The parade routes often coursed through or around a Confederate square. The Union veterans were showing, “‘We’re here, too.’ “Green said.
Those first “protests” against Confederate monuments were often subtle, Green said, especially if they happened during the day. With the Calhoun statue in Charleston, Green said, African American children carried rocks and left little scratches on the base every time they walked by.
“The acts of vandalism come in because they didn’t have a voice in the political system. If they spoke up, they’re going to get lynched,” Green said.
That’s no different from what has happened this year.
“When people feel that they no longer had a voice to bring about change in a democratic process, they went back to throwing paints on the statues. They embrace the earlier means in which African Americans used to show their displeasure.”
In October, the Southern Poverty Law Center in Alabama counted nearly 1,757 Confederate symbols, including named government buildings, lakes and schools, on public land. Close to 700 are monuments. This does not include those in cemeteries or private property. More than 100 memorials have been removed, relocated or renamed since May 26, the day after George Floyd, an African American man, was killed by a white Minneapolis police officer.
“I think that really takes that long history of African Americans rejecting these spaces to now,” Green said.
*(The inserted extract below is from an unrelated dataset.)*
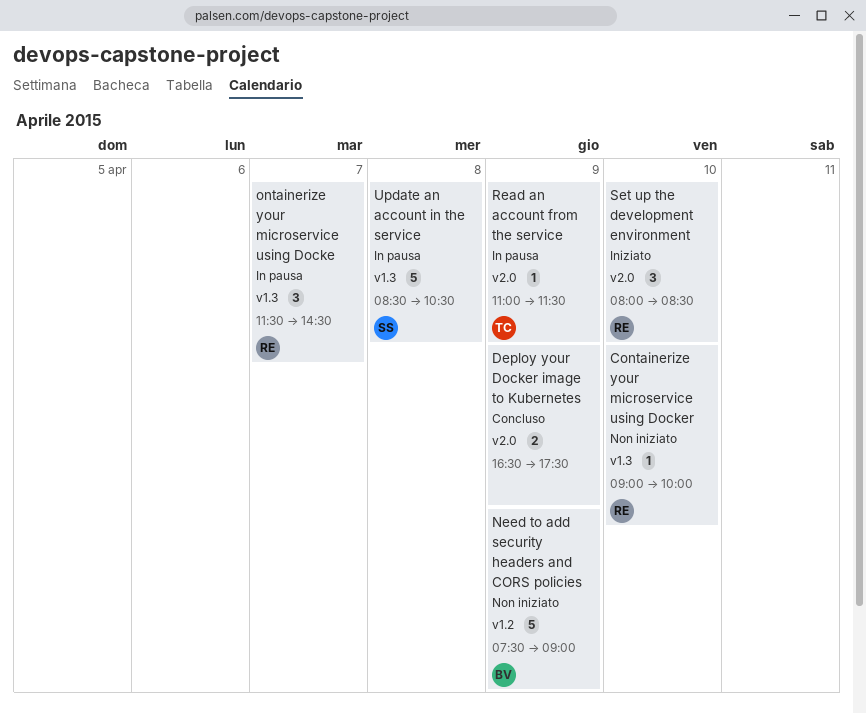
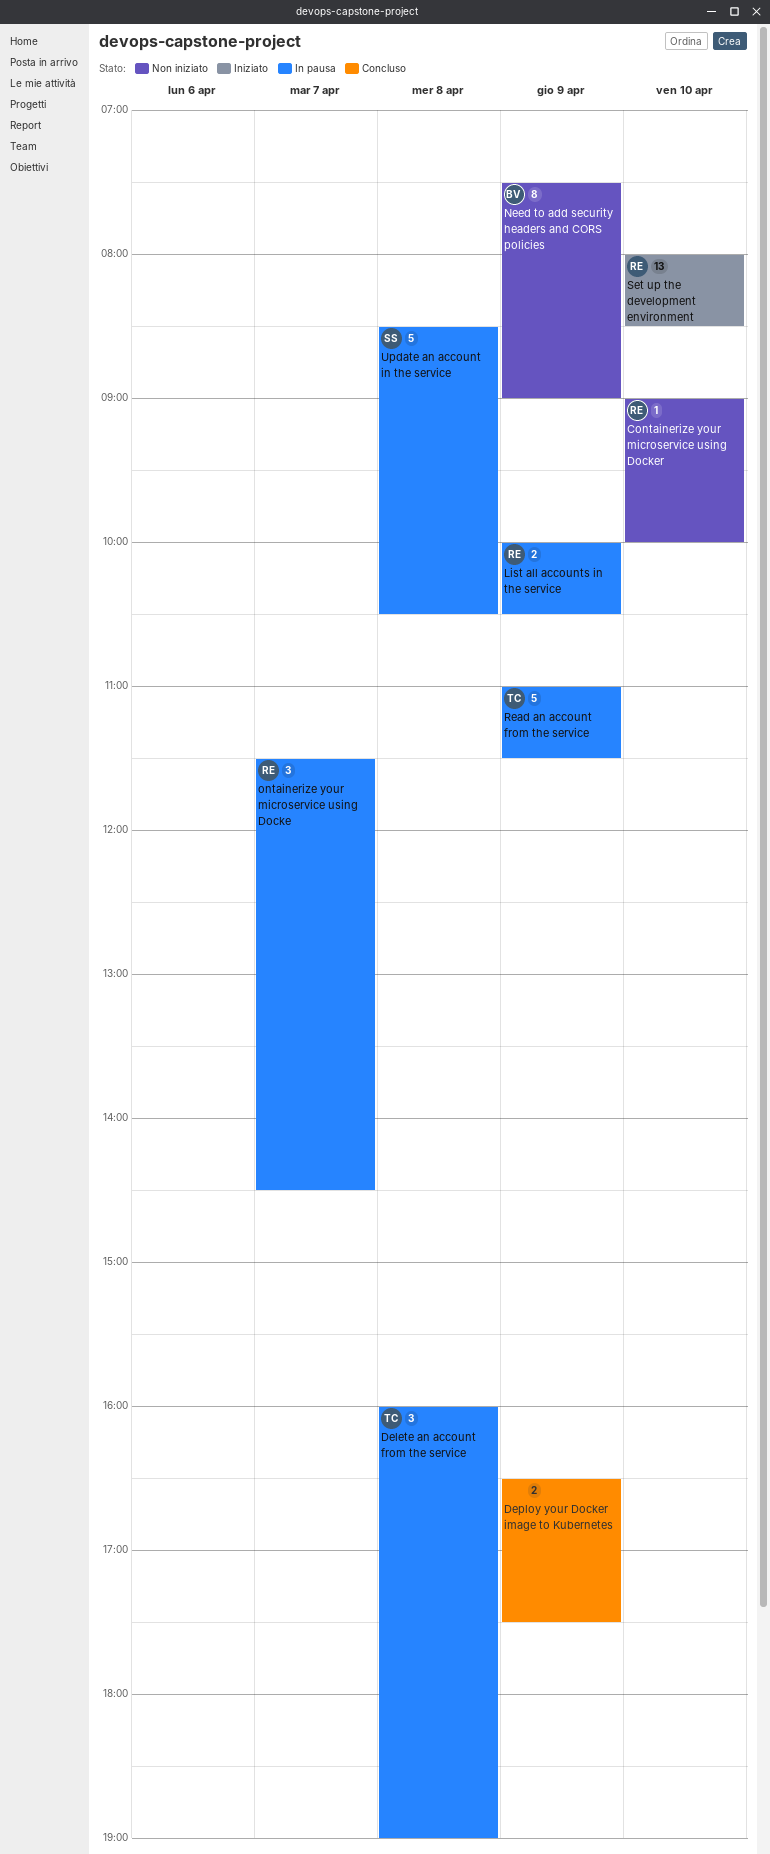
Delete an account from the service: none -> present
List all accounts in the service: none -> present
Need to add security headers and CORS policies, estimate: 5 -> 8
Read an account from the service, estimate: 1 -> 5
Set up the development environment, estimate: 3 -> 13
She appreciates that people of all races and ethnicities are now joining the chorus.
“You have a widespread community saying that it’s causing pain, trauma and hurt and some people are saying, is it worth it? They are deciding it’s not worth this.”
Richmond’s Lee statue is the last Confederate one remaining on Monument Avenue after others were removed this summer. A group of residents tried to stop it from being dismantled, but a judge in October ruled that Lee can go, too. Protesters against the memorial have claimed the monument and covered the 60-foothigh structure with multi-colored messages from the profane to the peaceful. People have picnicked on the grounds and exchanged wedding vows there.
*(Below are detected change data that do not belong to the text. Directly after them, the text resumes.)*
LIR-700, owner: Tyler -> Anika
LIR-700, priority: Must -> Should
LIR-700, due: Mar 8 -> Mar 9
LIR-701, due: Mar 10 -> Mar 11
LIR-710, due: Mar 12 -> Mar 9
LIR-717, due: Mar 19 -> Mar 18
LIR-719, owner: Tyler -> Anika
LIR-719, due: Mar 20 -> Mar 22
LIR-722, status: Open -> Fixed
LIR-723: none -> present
It has become a memorial of a movement that began more than 100 years ago.
“That artwork is now the history of that monument. It is on the granite. It has to be preserved as-is,” she said. “You can’t clean it up because then you will erase the history of why this thing came down.”
Removal of monuments
In its latest October update, the Southern Poverty Law Center in Alabama has documented 102 Confederacy symbols that were removed from public spaces or renamed since May 26, the day after the death of George Floyd.
Sixty-four of those symbols are Confederate monuments. Comparatively, 58 Confederate monuments were removed between 2015 and 2019.
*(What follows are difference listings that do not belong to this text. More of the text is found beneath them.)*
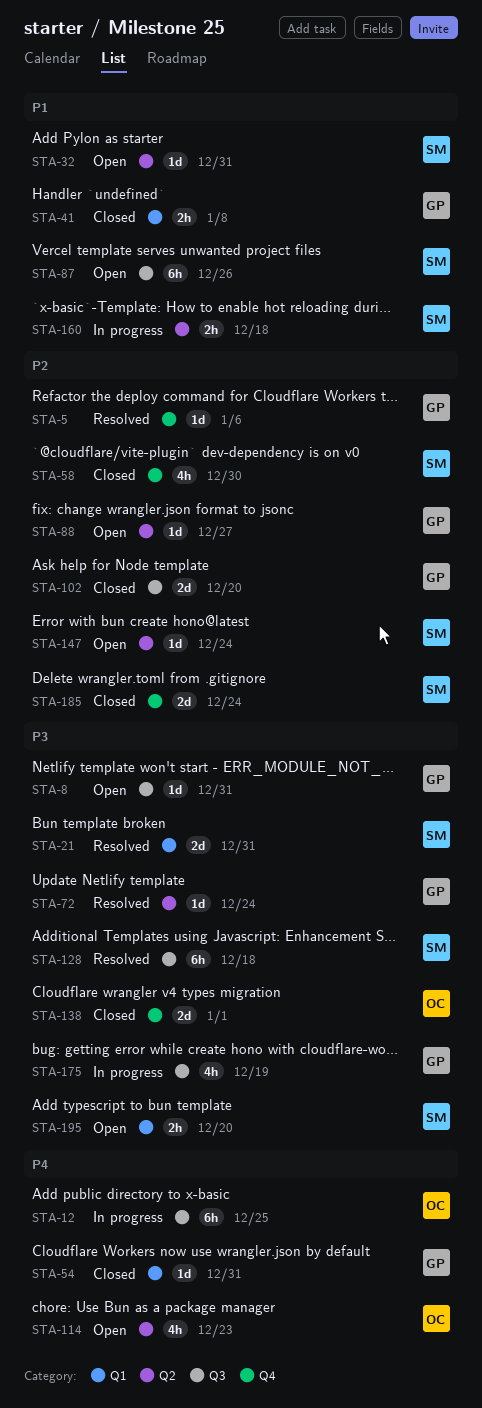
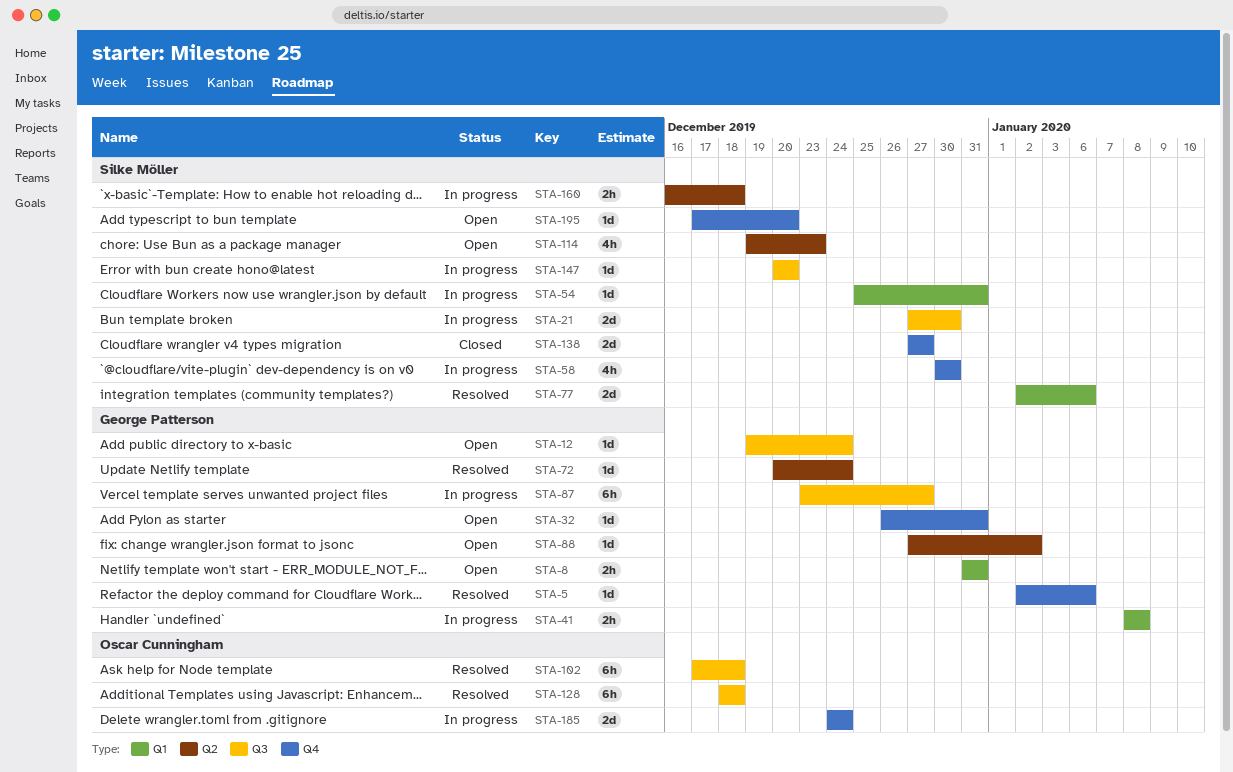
STA-8, label: Q3 -> Q1
STA-8, estimate: 1d -> 2h
STA-12, status: In progress -> Open
STA-12, owner: Oscar Cunningham -> George Patterson
STA-12, estimate: 6h -> 1d
STA-12, due: Dec 25 -> Dec 24
STA-21, status: Resolved -> In progress
STA-21, label: Q1 -> Q3
STA-21, due: Dec 31 -> Dec 30
STA-32, owner: Silke Möller -> George Patterson
STA-32, label: Q2 -> Q4
STA-41, status: Closed -> In progress
STA-54, status: Closed -> In progress
STA-54, owner: George Patterson -> Silke Möller
STA-58, status: Closed -> In progress
STA-77: none -> present
STA-87, status: Open -> In progress
STA-87, owner: Silke Möller -> George Patterson
STA-87, due: Dec 26 -> Dec 27
STA-88, due: Dec 27 -> Jan 2
STA-102, status: Closed -> Resolved
STA-102, owner: George Patterson -> Oscar Cunningham
STA-102, estimate: 2d -> 6h
STA-102, due: Dec 20 -> Dec 18
STA-114, owner: Oscar Cunningham -> Silke Möller
STA-128, owner: Silke Möller -> Oscar Cunningham
STA-138, owner: Oscar Cunningham -> Silke Möller
STA-138, due: Jan 1 -> Dec 27
STA-147, status: Open -> In progress
STA-147, label: Q2 -> Q3
STA-147, due: Dec 24 -> Dec 20
STA-175: present -> none
STA-185, status: Closed -> In progress
STA-185, owner: Silke Möller -> Oscar Cunningham
STA-195, label: Q1 -> Q4
STA-195, estimate: 2h -> 1d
Virginia has removed the highest number of Confederacy symbols (40) since Floyd’s killing, followed by North Carolina (18) and Texas (10).
June and July 2020 were tied at 38 removals for each month.
In 2015, a self-proclaimed white supremacist shot nine African American parishioners at Emanuel AME Church in Charleston, which led to a call to remove Confederate symbols. A total of 171 have been removed or relocated from public spaces since the shooting.